TSV_La Cativissima di Natalino Balasso_foto di Serena Pea (1)Venezia – Ci sono tracce depotenziate di Quentin Tarantino in salsa padana, innesti evidenti dalla mitopoiesi della tragedia antica, citazioni dai social network e dalla Tv commerciale, qualche ammiccamento (parodistico) a ‘Il Caimano’ o a ‘La grande bellezza’ nel nuovo spettacolo di Natalino Balasso prodotto dal Teatro Stabile del Veneto. La Cativissima – Epopea di Toni Sartana strizza l’occhio a un immaginario da spaghetti western, ma ha i toni strettamente venetici di una Mala volgarotta e banale.
Balasso disegna i contorni di un intristito Nordest, banalotto e intriso di contraddizioni. Più precisamente di una venetissima Regione chiamata Serenissima, che confina con la Regione Giulia, nella quale politica e malaffare più che inciuciarsi di fatto coincidono. E così il vecchio rapinatore appende la pistola al chiodo e si butta in politica con un obiettivo preciso: diventare Assessore ai Schei. Perché è ovviamente intorno ai soldi che gira tutto: discariche e ospedali, inceneritori e villette, amanti usa-e-getta, campagne elettorali e voti di contrabbando.
L’arrembante Sartana, impersonato dallo stesso Balasso, scala rapidamente la piramide socio-televisiva di questa terra preda di corruzione e finzioni multimediatiche.
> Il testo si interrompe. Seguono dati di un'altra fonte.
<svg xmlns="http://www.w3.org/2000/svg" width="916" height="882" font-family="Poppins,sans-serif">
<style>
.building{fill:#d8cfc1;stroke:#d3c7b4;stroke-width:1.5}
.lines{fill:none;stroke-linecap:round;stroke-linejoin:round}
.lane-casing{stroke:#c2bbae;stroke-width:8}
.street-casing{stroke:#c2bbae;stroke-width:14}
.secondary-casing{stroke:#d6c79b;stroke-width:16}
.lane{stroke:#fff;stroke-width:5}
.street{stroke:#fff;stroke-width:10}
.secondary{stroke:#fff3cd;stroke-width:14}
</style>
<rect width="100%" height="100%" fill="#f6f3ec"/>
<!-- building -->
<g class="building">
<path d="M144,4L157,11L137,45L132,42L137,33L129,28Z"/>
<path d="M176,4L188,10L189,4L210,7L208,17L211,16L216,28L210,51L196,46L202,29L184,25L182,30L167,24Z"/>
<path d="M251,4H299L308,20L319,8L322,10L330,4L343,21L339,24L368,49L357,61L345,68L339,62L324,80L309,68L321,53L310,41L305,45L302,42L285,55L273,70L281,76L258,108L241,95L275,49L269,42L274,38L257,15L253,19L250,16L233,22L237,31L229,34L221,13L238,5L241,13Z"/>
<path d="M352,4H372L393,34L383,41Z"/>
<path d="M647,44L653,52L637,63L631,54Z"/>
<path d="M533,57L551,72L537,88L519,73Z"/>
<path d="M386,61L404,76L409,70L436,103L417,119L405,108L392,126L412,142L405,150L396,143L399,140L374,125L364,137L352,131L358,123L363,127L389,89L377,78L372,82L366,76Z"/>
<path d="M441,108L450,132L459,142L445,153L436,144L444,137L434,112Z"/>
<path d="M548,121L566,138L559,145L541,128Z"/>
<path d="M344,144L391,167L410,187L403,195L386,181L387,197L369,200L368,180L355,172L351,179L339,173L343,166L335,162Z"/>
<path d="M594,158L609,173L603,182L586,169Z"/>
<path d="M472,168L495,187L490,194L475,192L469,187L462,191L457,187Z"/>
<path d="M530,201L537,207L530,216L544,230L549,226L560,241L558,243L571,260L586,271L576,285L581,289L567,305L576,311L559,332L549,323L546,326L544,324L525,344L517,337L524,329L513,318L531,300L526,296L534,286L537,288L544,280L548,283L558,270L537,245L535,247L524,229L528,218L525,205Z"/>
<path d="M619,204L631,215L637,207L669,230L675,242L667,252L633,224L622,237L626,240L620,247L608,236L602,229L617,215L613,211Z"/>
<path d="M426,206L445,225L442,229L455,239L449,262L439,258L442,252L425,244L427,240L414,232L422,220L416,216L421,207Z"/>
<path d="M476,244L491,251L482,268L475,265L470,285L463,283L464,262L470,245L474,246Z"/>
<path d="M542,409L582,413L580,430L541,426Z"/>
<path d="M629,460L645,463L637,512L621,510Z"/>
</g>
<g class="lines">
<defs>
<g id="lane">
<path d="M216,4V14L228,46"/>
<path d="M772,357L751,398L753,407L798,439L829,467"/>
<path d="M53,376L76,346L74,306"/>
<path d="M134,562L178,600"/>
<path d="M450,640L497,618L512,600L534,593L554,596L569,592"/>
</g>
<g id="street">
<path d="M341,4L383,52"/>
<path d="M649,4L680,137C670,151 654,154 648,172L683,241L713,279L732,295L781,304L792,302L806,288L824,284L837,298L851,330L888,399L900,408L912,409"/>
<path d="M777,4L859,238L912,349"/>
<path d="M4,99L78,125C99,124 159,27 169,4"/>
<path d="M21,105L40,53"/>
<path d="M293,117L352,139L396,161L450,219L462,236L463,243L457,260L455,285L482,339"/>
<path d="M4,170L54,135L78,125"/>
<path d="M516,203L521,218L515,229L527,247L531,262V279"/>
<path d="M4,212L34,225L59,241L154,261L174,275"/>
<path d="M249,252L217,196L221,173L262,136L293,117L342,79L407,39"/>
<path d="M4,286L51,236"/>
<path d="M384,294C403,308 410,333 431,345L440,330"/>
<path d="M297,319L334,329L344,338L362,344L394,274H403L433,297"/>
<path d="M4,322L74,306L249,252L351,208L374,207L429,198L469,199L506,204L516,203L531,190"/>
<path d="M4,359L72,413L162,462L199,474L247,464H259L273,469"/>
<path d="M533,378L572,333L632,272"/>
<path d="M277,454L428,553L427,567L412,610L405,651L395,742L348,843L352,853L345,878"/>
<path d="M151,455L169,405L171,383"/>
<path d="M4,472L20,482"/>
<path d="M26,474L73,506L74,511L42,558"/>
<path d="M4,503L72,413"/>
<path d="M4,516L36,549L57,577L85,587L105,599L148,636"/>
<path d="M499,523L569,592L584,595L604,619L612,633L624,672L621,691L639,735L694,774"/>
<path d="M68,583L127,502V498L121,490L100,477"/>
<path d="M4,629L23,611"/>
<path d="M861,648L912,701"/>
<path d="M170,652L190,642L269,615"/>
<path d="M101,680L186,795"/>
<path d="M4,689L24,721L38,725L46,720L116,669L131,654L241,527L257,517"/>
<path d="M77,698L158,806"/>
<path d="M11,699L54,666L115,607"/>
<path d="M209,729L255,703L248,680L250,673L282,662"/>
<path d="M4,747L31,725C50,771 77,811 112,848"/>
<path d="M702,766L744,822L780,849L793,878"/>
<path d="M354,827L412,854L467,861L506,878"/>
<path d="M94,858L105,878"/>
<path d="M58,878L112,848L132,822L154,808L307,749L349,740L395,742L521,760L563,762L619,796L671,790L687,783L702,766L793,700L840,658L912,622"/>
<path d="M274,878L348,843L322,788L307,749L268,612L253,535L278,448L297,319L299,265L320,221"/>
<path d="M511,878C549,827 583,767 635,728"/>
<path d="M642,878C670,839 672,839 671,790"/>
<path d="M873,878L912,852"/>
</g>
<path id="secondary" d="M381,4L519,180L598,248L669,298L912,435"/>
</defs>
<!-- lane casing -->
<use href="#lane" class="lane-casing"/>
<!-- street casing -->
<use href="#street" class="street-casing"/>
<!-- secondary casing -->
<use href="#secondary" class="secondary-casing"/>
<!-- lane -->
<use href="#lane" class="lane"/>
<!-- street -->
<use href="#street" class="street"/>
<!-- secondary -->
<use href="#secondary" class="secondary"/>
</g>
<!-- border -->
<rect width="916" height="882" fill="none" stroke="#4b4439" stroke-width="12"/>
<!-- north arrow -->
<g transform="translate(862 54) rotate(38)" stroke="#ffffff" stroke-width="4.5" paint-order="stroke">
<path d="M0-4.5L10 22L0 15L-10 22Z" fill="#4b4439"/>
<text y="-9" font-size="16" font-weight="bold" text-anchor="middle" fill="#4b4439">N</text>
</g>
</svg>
Attorniato da una corte dei miracoli di sciacquette e picchiatori da stadio neofascisti, politicanti accattoni e megere della Bassa, il protagonista non ha scrupoli al di sopra del bassoventre e gioca ogni possibile bluff, imponendo tasse sulle tasse e svendendo la dignità di ogni metro quadrato di terra. Incalzato dalla moglie, bassofondo di Lady Macbeth, commette ogni sorta di tradimento anche a scapito di parenti e amici.
TSV_La Cativissima di Natalino Balasso_foto di Serena Pea (2)Accanto al regista, in scena c’è un quintetto di attori – Francesca Botti, Marta Dalla Via, Silvia Piovan, Andrea Pennacchi, Stefano Scandaletti – che lo stesso Balasso dice essere “miei coadiutori, quindi anche loro un poco registi”. I personaggi sono semplici, quasi banali. Dal Sartana giù fino all’ultimo dei comprimari. A loro il compito di rappresentare un microcosmo umano che si sfaccetta e si moltiplica, come tante maschere nelle quali – precisa Balasso – lo spettatore, colpito insieme allo stomaco e al cervello, troverà un poco di se stesso.
La recitazione, quasi surreale, punta a un approccio diretto e quasi brutale con la platea. Teatro popolare pensato per far ridere attraverso un umorismo carico di sarcasmo ghignante. Certo l’ispirazione all’Ubu Re di Jarry è ambiziosa, ma in effetti la ricerca volgare di un potere fine a se stesso ne ricorda le miserie e la crudeltà. Ecco allora che il semiserio Sartana subisce rovinose cadute, ma avendo – per dirla con Balasso – la consistenza dei pupazzi di gomma, finisce per cascare sempre in piedi.
L’epopea è dunque commedia amara, con il limite forse di essere così vicina alla realtà da risultare banalizzante, perché il pubblico – per quanto possa esser sedato dalla somministrazione di ingenuità televisive – fa troppo poca fatica ad assimilare i politicanti corrotti o smidollati sul palcoscenico a quelli che sfilano a Porta a porta, e il passo è breve tra il fascismo ridicolo e brutale della finzione e i comizi della piazza accanto.